▸ **What you are asked to do**
Please gather every line below that contains the string "chart", counting only matches with the same capitalization.

▸ **Extracted records**
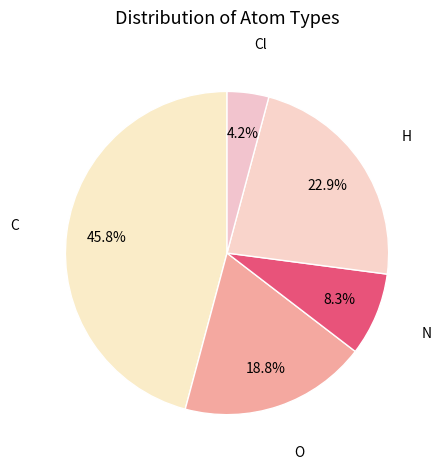

How many slices are in this pie chart?

5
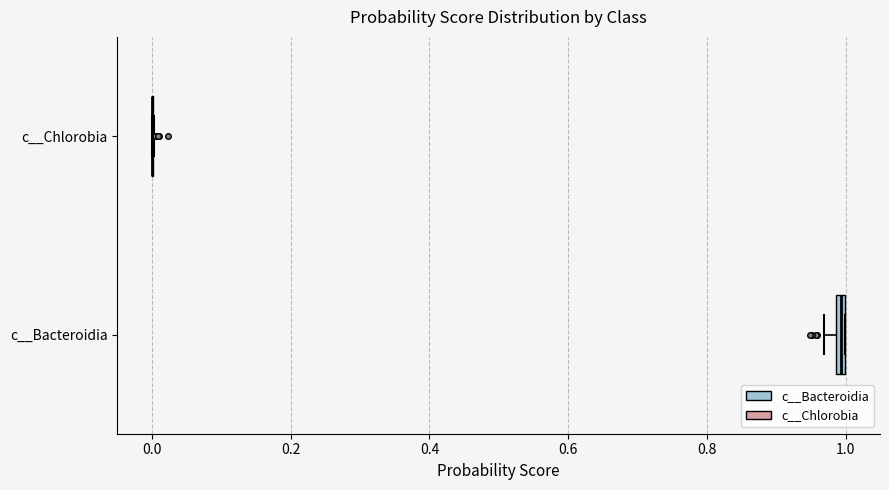

Where is the left edge of the box for c__Bacteroidia on the x-axis? The values are not printed on the chart, so give them approximately, as read against the axis.

0.98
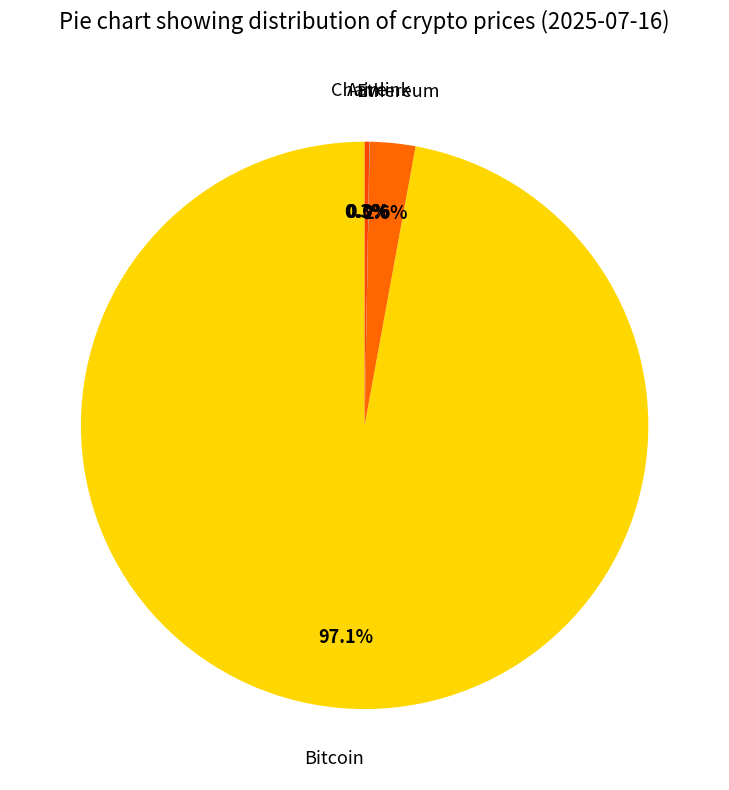

Between Bitcoin and Ethereum, which is larger?

Bitcoin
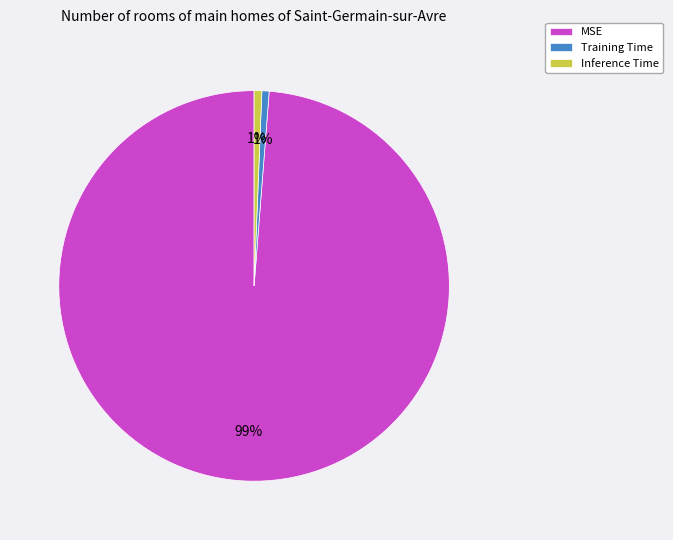

To the nearest percent, what percentage of the pie is Inference Time?

1%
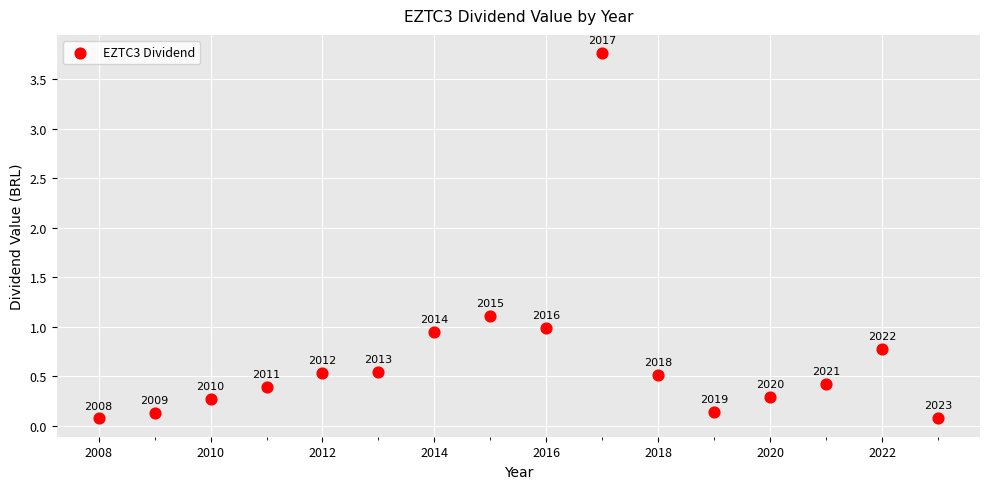

What Y value in the scatter plot is closest to 1?

1.0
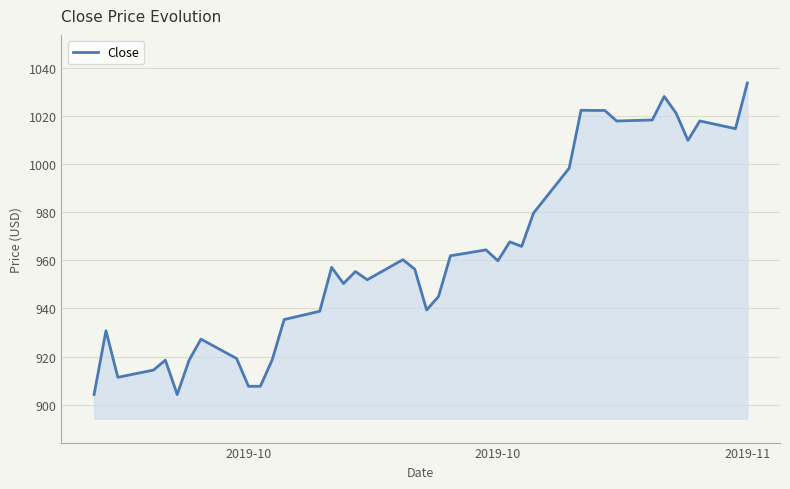

What is the maximum value shown in the chart?

1033.7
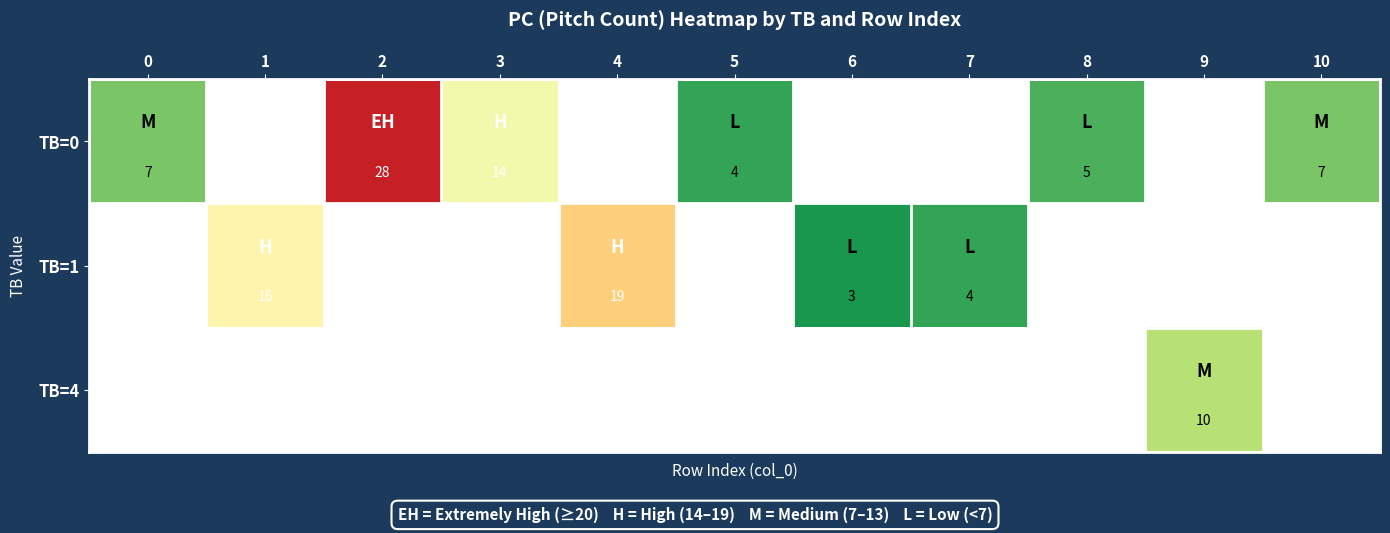

The TB=1 series shows 19 at 4. True or false?

True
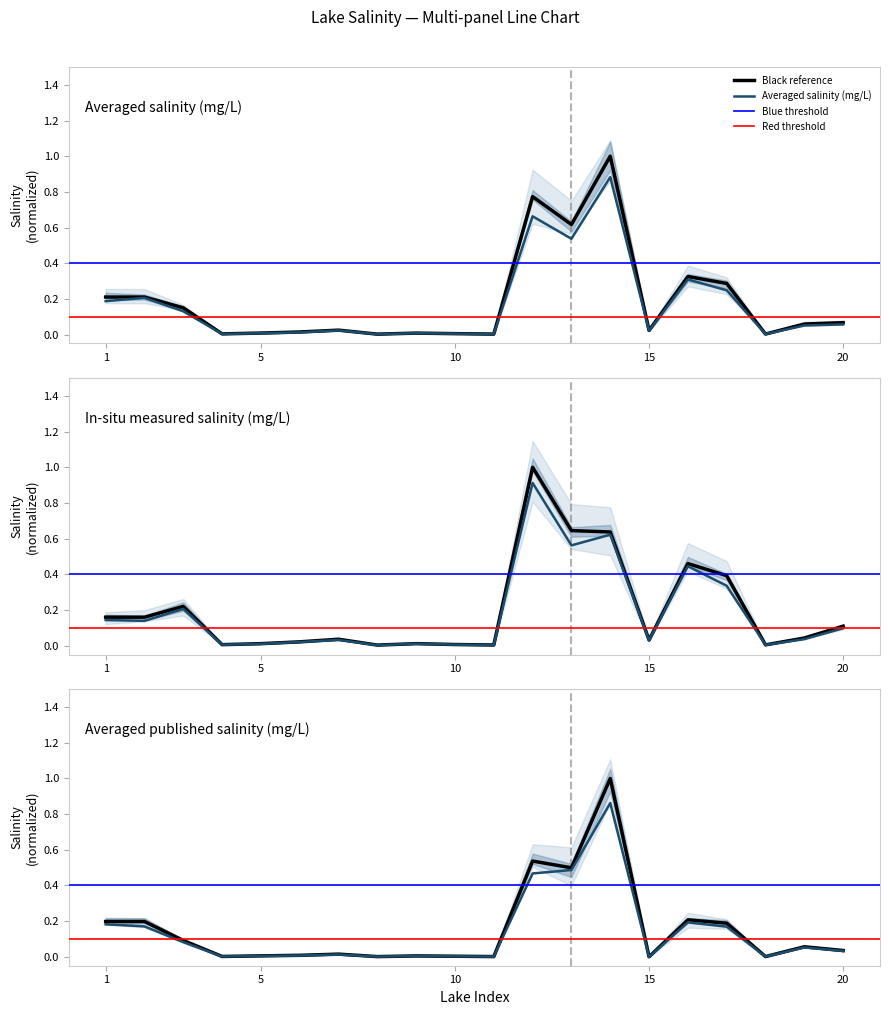

Rank the series by their average value, from lowest to highest.

Averaged published salinity (mg/L), Averaged salinity (mg/L), In-situ measured salinity (mg/L)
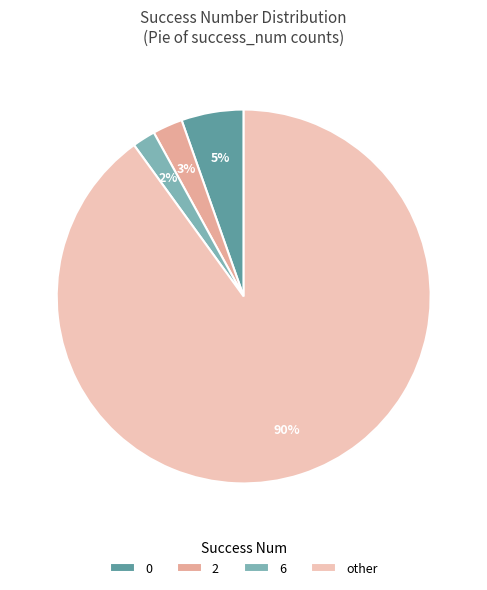

What is the largest slice in the pie chart?

other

▸ **Reply**
How many slices are in this pie chart?
Where is the left edge of the box for c__Bacteroidia on the x-axis? The values are not printed on the chart, so give them approximately, as read against the axis.
What is the maximum value shown in the chart?
What is the largest slice in the pie chart?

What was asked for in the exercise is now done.